When Making Major Purchases With Your Ex-Spouse, It Is Best To Involve Your Lawyer
Remaining on good terms with your ex-spouse and helping each other in whatever ways you can after your divorce is an admirable goal, especially if you have minor children. The danger is that, continuing to have informal financial entanglements with your ex-spouse can easily get as messy as the problems that caused you to get a divorce in the first place. Divorce judgments, alimony orders, and child support orders, in which the court indicates the fairest and most practical way for former spouses to handle their financial dealings with each other, can go a long way toward preventing conflict, but only if you let them. Making informal financial plans and agreements with your ex-spouse after divorce can sabotage the solutions you agreed on in court. Even if you still think of your ex-spouse as a friend and family member, your financial involvement with your ex should be strictly business, and just like you do in business dealings, you should work with a lawyer. A Palm Beach County divorce lawyer can help you continue to be a provider for your family after divorce without opening the door to conflict.

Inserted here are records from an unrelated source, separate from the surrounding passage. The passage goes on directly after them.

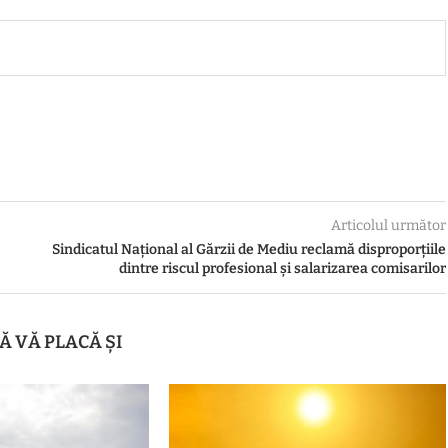
Articolul următor
Sindicatul Naţional al Gărzii de Mediu reclamă disproporțiile
dintre riscul profesional și salarizarea comisarilor
Ă VĂ PLACĂ ȘI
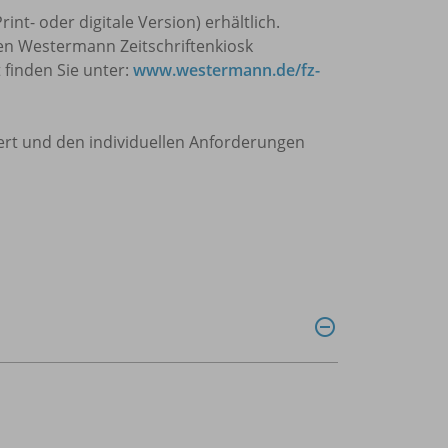
nt- oder digitale Version) erhältlich.
en Westermann Zeitschriftenkiosk
 finden Sie unter:
www.westermann.de/fz-
ert und den individuellen Anforderungen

When Dad Buys Mom a New House After the Divorce, It Makes Things Simpler for the Children, but More Complicated for the Parents
Mark and Clare divorced in 2011, when their children were still minors, and the court ordered Mark to pay alimony. Shortly after the divorce, Mark moved to Orlando, while Clare remained in the marital home in Merritt Island with the children. The distance made it burdensome for the parents to transport the children from one parent to the other, so the parties agreed that Clare would move to Orlando so the parties would not need to travel so far for co-parenting purposes. Mark lent Clare just over $150,000 to make a down payment on a house in Orlando, and the parties signed a power of attorney authorizing Mark to act on Clare’s behalf in selling or renting the Merritt Island house.

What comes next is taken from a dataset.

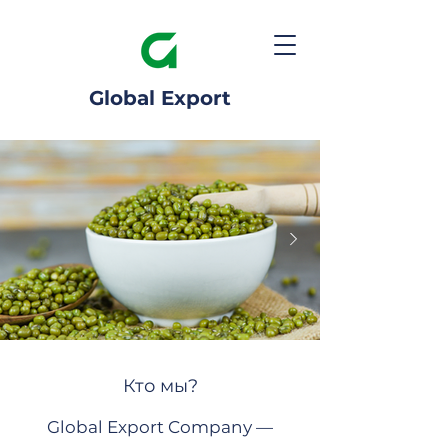
Global Export
Кто мы?
Global Export Company —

Giving your ex a six-figure loan? Granting your ex power of attorney? Borrowing money from your ex who is still required to pay you alimony? Things went about as well as you might expect, to the point that the parties were still arguing in court in 2018. Among other issues, Clare paid back most of the loan, but she kept an amount of money equivalent to the amount of past-due alimony Mark owed her? The appeals court’s decision does not go into detail about how financially dependent Clare was during the marriage or about the circumstances that led Mark to fall behind on alimony, but it is clear that the parties could have avoided conflict if they had involved the family courts in the issue of Clare relocating to keep the family together.